-- Opening Marker --

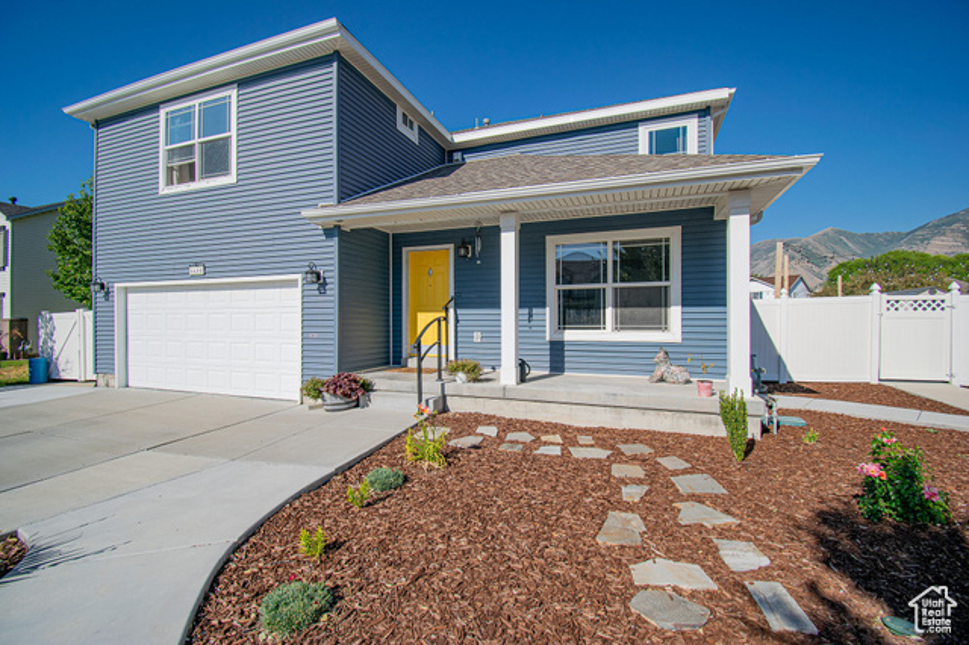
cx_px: 484
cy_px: 322
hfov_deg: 100.4
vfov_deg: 77.3
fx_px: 404
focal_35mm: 15
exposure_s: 1/800
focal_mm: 10
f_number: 5.6
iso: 100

-- Closing Marker --

If an entry contains a picture, skip the picture and reproduce everything else exactly.

ANSWER FOR THE TASK
cx_px: 484
cy_px: 322
hfov_deg: 100.4
vfov_deg: 77.3
fx_px: 404
focal_35mm: 15
exposure_s: 1/800
focal_mm: 10
f_number: 5.6
iso: 100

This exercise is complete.